Note that @jbytecode code does follow all the “peformance tips” mentioned above. That doesn’t make the code complicated. But there are some rules there which guarantee that the code is performant from the point of view of a Julia implementation.
(and it can be prettier than Python’s if the first function is just written as
Yes, at least if you decide that compilation time is not relevant for your use case. I’ll try to give another reason why that is fair.
When we care about performance, it is usually for complex functions which run for longer than, say, a minute. In that case, the compilation time is negligible anyway (there is some Julia code that takes longer than that to compile, but since 1.9 not that much).

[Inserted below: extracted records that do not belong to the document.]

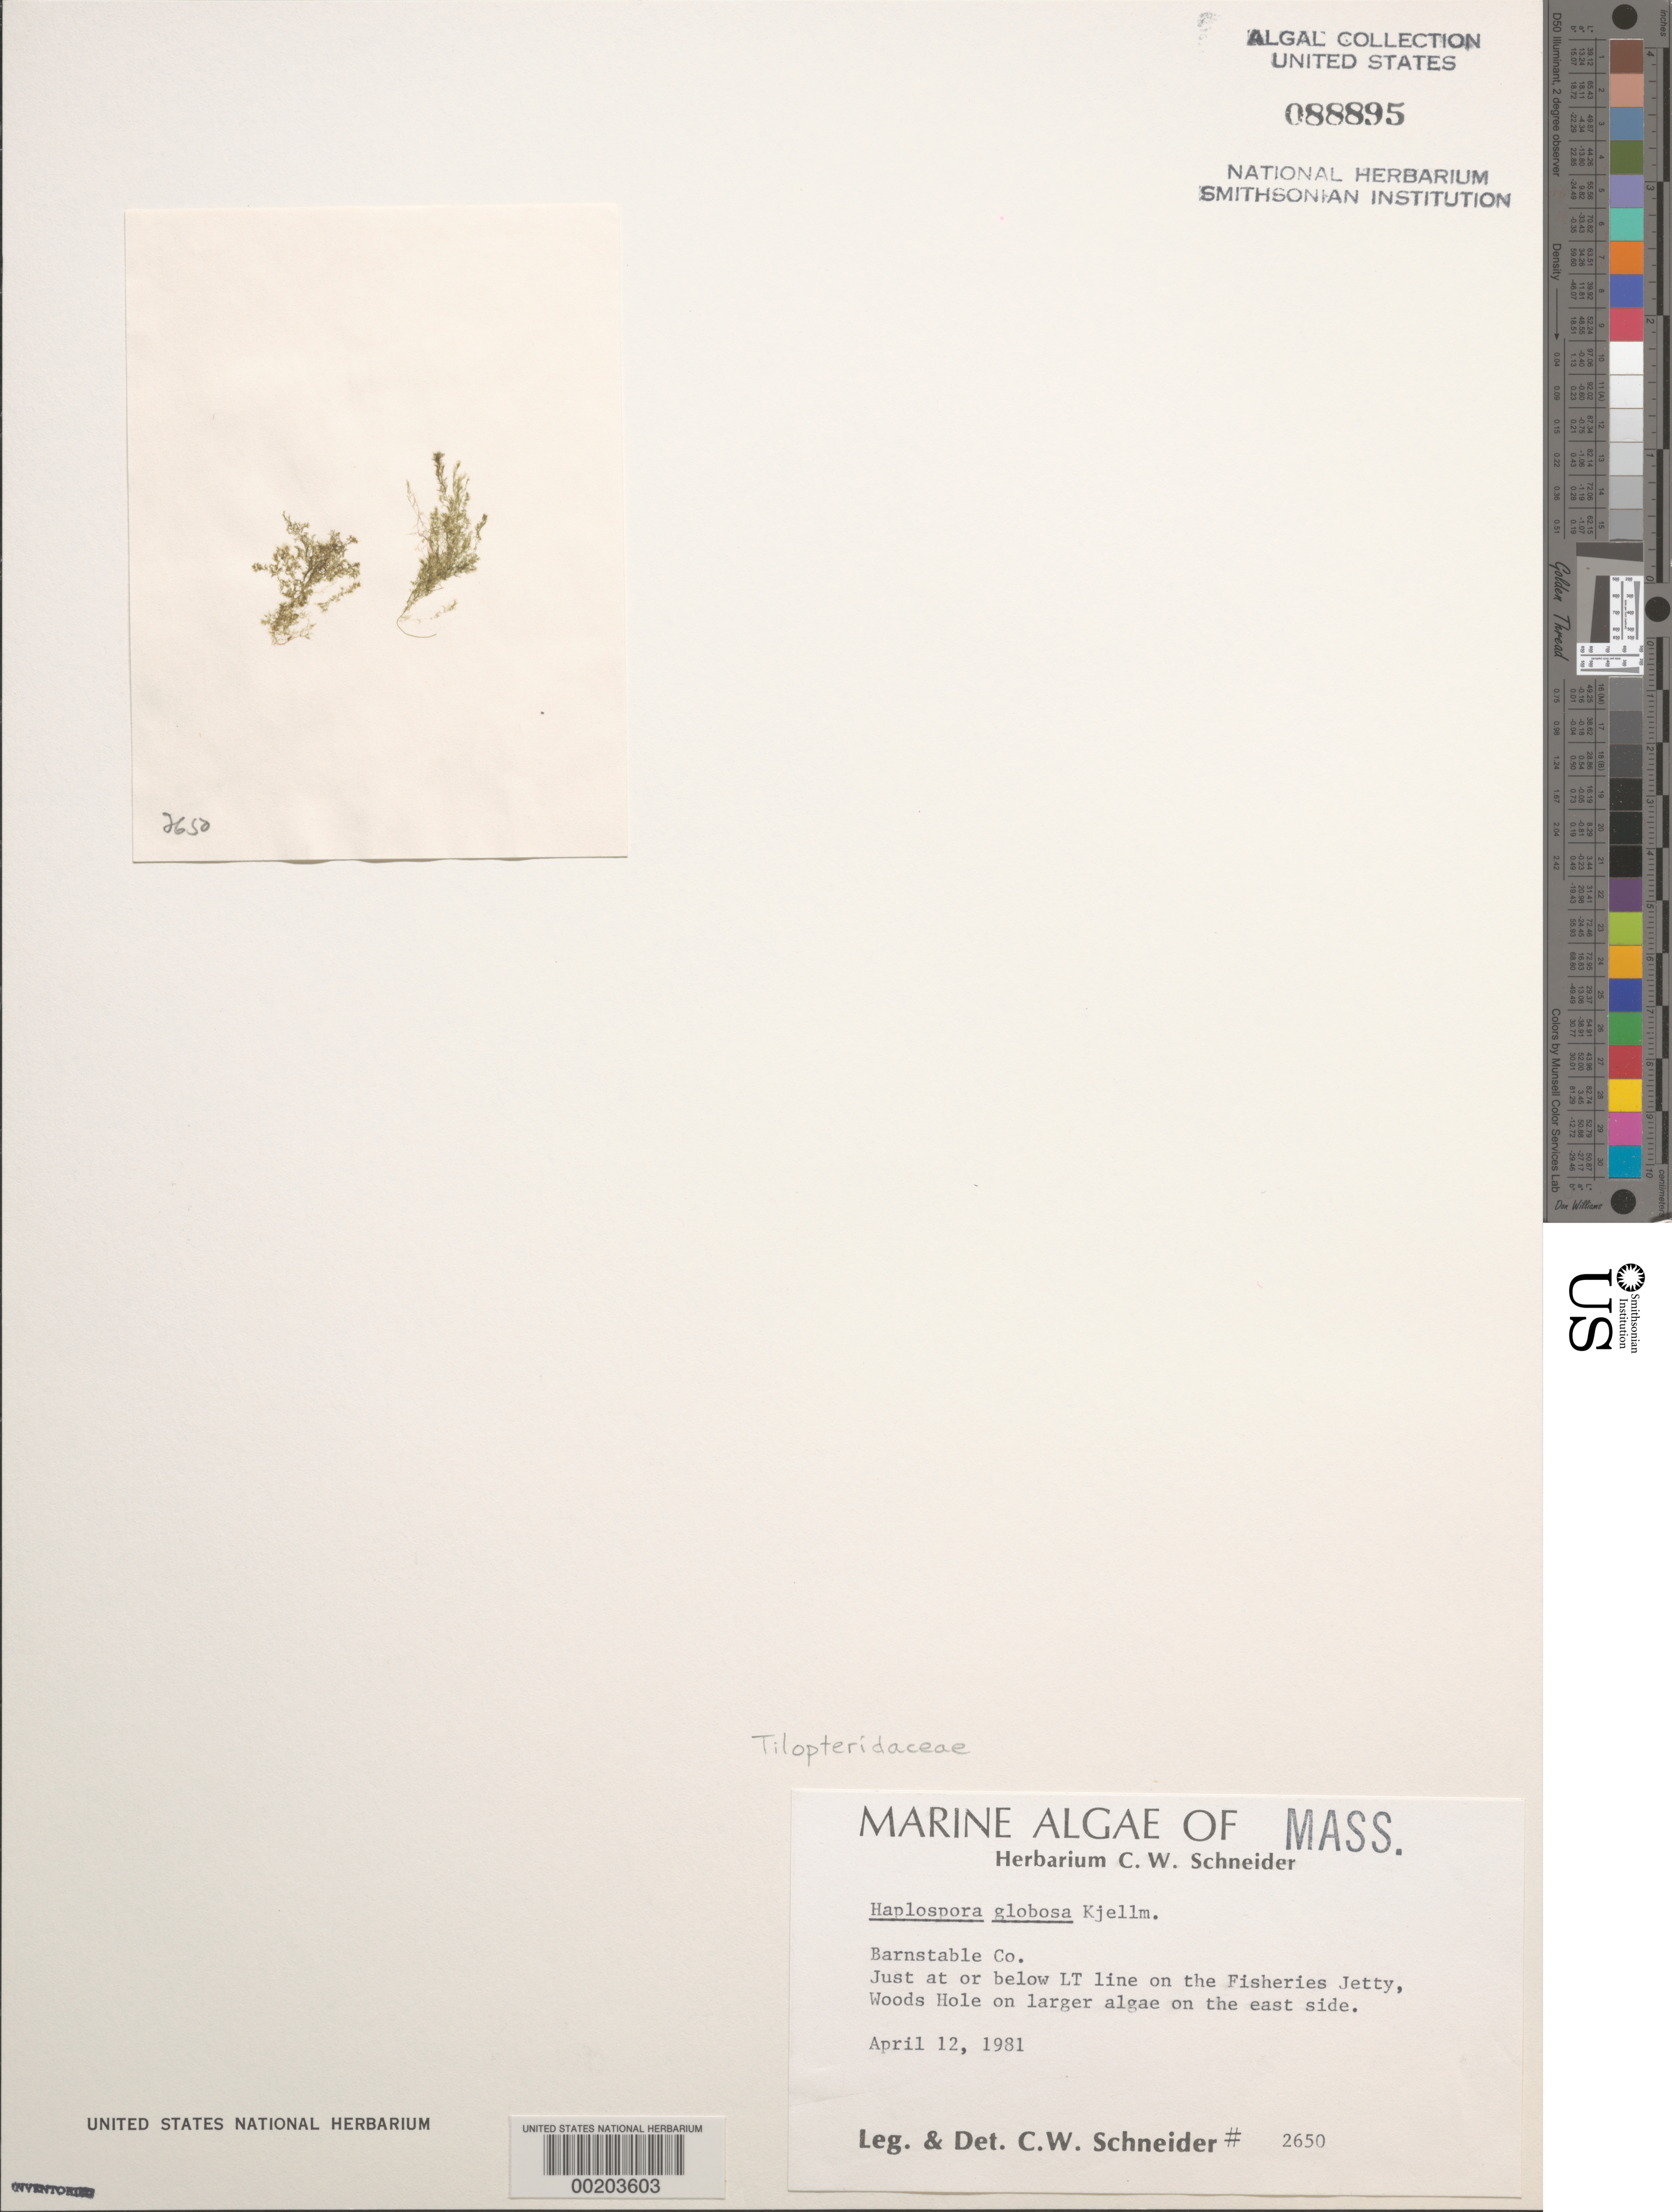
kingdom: Chromista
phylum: Ochrophyta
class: Phaeophyceae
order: Tilopteridales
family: Tilopteridaceae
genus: Haplospora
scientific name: Haplospora globosa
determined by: Schneider, C. W.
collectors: C. W. Schneider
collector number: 2650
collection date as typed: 12 Apr 1981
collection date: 1981-04-12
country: United States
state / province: Massachusetts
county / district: Barnstable County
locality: Woods Hole, Fisheries jetty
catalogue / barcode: US 88895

However, these complex functions are made of several small components, which they call many times (for instance inside a loop). Of course we want to benchmark the components, to make the best of each of them. But is it realistic to include compilation for each individual run of these small components? No, because they will be compiled once and run many times. In fact, they can even be compiled on a small output (component(n=2)) and run on a larger one (component(n=10000)).
And as a matter of fact, BenchmarkTools.jl does exactly what we want: it runs the function several times and returns the minimum duration.
TLDR:
For complex functions that are called 1 time, compilation time is negligible compared to runtime
For small components that are called N times, compilation time is negligible compared to N x runtime
For instance the time it takes to launch Julia itself, and the time you spend loading packages with using ... statements. That is why the typical Julia workflow is to open a REPL in the morning, load all the packages, and only kill it in the evening.
At least that used to be the case before version 1.9 of the language. Now startup is much much faster, so this is less of a problem.
Funnily enough this probably isn’t true. math.pow in python will sometimes be faster than x*x because multiplication has to go through a more complicated runtime dispatch because python has a special double dispatch for addition and multiplication (__mul__ and __rmul__).